* **Exercises to complete**:
1. In the farewell post about the Machanayim house, how long was the writer in the room in Badnieuweschans?
2. Decide whether each statement agrees with the farewell post about the Machanayim house. Answer yes or no for each, and quote the words of the post that decide it.
(a) From the start, the writer expected God to move them to another place.
(b) The writer helped Yochanan look for a new house.
(c) The room they lived in held only a bed and a chair.
3. Continue the farewell post about the Machanayim house from the point where it stops.

* **Document passage**:
Goodbye Machanayim House. Goodbye Loft. Father in Your hands.
Good morning everyone,
Today marks the end of a chapter as the last of the belongings are being picked up. When it all began, I envisioned growth and believed that the ministry God had entrusted to us would flourish. However, His plans were different. The boot camp house was not meant for others, but for Yochanan and me. Everything in that house has been examinedand thrown over, and nothing was left untouched.
In every aspect of my life, I saw His hand moving, refining, cleansing, lifting, and focusing on different things.
The dramatic conclusion came when we had to leave abruptly, which ushered in a period of almost 2.5 years of being locked in a room with only a bed and a chair.
I knew from the BEGINNING in the Machanayim house that G-d would take us to another place, but no one believed it. During constant prayer, someone repeatedly called it “my lack of faith.”
How I wished at that moment, I had been wrong!
Despite everything, over the years, fruit has been borne. We have had the privilege of praying with people, teaching via video and audio, training aspiring leaders, producing radio and video content, and giving speeches, both nationally and internationally.
The 2.5 years we spent in the room in Badnieuweschans were on the one hand the loneliest adventure I have ever experienced. But on the other hand, it turned out to be the most intimate and beautiful journey with G-d. I had no one and nothing to rely on except Him.
I felt His presence so deeply and powerfully that words cannot adequately describe it. There was no one left, only Him and me. And then there was Klarine, who, without knowing anything, confirmed things.
The Torah portions on Shabbat were an unprecedented highlight where G-d was so deeply present.
It was also the time that Yochanan was allowed to find a house for us (which I did not know), because I was allowed to do nothing other than sit at HIS feet in simple trust. And then suddenly, at the most impossible moment, Yochanan's voice, after the ping on his cell phone, "WE HAVE A HOUSE"

* **Data extract**:
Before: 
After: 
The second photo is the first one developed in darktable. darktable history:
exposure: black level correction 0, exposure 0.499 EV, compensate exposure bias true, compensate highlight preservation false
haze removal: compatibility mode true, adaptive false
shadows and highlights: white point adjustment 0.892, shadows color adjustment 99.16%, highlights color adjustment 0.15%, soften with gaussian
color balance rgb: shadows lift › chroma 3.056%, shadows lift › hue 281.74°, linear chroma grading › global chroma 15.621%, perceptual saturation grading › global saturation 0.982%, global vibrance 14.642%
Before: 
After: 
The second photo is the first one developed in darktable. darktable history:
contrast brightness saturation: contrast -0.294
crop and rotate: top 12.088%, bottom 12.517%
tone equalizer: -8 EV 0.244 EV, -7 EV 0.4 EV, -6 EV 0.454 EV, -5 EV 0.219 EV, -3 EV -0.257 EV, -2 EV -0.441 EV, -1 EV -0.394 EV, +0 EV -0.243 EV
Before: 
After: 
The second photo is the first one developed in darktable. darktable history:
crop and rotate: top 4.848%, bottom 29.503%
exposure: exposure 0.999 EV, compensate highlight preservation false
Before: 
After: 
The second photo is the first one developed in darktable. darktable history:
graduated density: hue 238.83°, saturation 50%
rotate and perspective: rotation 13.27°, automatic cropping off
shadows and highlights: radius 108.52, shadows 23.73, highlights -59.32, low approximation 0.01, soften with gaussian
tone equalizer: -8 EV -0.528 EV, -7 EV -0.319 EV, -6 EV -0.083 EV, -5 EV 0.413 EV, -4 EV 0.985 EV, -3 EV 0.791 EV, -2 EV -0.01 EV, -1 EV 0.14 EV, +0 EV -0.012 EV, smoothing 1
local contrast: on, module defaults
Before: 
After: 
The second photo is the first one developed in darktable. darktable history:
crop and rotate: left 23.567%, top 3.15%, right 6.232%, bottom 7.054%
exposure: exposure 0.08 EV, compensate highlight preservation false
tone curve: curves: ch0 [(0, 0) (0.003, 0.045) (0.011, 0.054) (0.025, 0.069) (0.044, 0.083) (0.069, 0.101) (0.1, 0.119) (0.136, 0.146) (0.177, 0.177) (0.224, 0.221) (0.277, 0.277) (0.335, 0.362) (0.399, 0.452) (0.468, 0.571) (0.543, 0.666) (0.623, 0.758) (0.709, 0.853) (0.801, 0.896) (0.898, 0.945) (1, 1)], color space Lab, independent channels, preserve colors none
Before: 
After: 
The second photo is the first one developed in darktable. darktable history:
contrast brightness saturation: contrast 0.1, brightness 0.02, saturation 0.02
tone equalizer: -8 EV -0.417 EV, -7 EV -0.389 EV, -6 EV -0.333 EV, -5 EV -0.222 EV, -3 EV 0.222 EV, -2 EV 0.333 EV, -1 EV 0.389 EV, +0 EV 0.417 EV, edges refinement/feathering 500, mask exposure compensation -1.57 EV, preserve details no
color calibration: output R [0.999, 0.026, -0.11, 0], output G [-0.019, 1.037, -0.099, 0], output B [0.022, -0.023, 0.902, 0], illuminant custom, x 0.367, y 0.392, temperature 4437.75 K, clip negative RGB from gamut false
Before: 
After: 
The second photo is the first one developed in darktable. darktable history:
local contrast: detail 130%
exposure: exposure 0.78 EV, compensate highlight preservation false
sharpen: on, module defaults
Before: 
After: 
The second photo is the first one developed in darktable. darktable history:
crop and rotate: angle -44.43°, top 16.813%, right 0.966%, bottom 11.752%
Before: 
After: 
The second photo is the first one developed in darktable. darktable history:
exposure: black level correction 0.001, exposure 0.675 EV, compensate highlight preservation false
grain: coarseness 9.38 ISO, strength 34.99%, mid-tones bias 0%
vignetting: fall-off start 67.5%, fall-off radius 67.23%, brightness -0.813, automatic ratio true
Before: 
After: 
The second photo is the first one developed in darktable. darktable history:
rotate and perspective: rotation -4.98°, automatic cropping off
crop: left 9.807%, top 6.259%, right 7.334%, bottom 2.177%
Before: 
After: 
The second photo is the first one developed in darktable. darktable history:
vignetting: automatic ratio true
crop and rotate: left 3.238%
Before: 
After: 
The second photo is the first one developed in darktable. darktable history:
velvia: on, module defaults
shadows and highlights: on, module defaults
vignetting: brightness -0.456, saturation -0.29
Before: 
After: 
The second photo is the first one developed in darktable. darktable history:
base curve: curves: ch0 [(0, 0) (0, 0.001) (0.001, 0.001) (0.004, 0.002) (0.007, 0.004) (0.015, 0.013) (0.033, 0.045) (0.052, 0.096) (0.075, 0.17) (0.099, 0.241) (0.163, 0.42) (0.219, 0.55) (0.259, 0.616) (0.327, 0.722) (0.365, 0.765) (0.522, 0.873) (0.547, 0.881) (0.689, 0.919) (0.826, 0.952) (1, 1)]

* **Results for each task**:
1. Almost 2.5 years.

2.
(a) Yes: "I knew from the BEGINNING in the Machanayim house that G-d would take us to another place"
(b) No: "Yochanan was allowed to find a house for us (which I did not know)"
(c) Yes: "locked in a room with only a bed and a chair"

3.
The impossible made possible by the G-d of Avraham Yitzchak and Yaakov. IMPOSSIBLE ON ALL FRONTS.
1. The great housing shortage in our country.
2. He almost never looked at the website of the housing association.
3. Responded last 'at the eleventh hour', speaking in old-fashioned terms.
But he was number 1 and if we said yes, we had the house.
My story, however, continued despite everything. Dying deeper and deeper to myself. On all fronts.
My clothes, which I had carefully hung up in the attic of the Machanayim House, so that I could wear them when I was allowed to stand again, did not come back. Instead, I received boxes of black shirts and things that I do not know and would never wear. Including things that have traces of stains and are clearly old.
A bag of personal photos and secrets of the heart that I had written down, and that G-d gave me back out of nowhere, the day I went to storage, has mysteriously disappeared.
I have to be honest, I struggle with it. Why does this have to happen now? Why? But after reading countless Jewish studies and drinking the term that kept coming up, "walking the long road", I have gone back to HIM who knows everything and does everything with a deeper purpose.
I want HIM and HIM alone. And I have prayed that. HIS hand is in this. Not to tease, not to punish, but to be able to lean on HIM as my Beloved. In complete trust, not to ask the how and why...
To end as I began; today is the day. The last items are being picked up and with that a chapter is closed.
When it all started, I had the idea that there would be growth and that the ministry that G-d gave would flourish.
But He had very different plans. "Father, into Your hands I commend my spirit." May Your will be done.
But that is exactly what HE calls growth!!!
I pray for a rich blessing for all of you. He already knows the next chapter, for each of us. In HIM we are and remain connected.
Your sister D'Vorah Pnina Meijer.
Hanneke wrote me: " Even before you sent this I received Song of Songs 7 for you!"
97 (7:10) And the roof of thy mouth like the best yayin of dodi (my beloved), that goeth down sweetly, causing the lips of those that are asleep to speak.
107 (7:11) I am my beloved’s, and to me goeth forth his teshukah (desire).
117 (7:12) Come, dodi (my beloved), let us go forth into the sadeh; let us lodge in the villages.
127 (7:13) Let us get up early to the kramim (vineyards); let us see if the gefen budded, whether the tender grape appears, and the pomegranates bloom; there will I give thee my love.
137 (7:14) The mandrakes send out their fragrance, and at our doors are all manner of pleasant fruits, chadashim (new ones) and yeshanim (old ones), which I have stored up and kept for thee, O dodi (my beloved).
10 I am my beloved, and his affection is to me.
11 Come, my love! Let us go out into the fields, let us spend the night in the villages.
12 Let us get up early to the vineyards, let us see if the vine is blooming, if the young grapes are opening, if the pomegranate trees are budding; there I will give you my excellent love.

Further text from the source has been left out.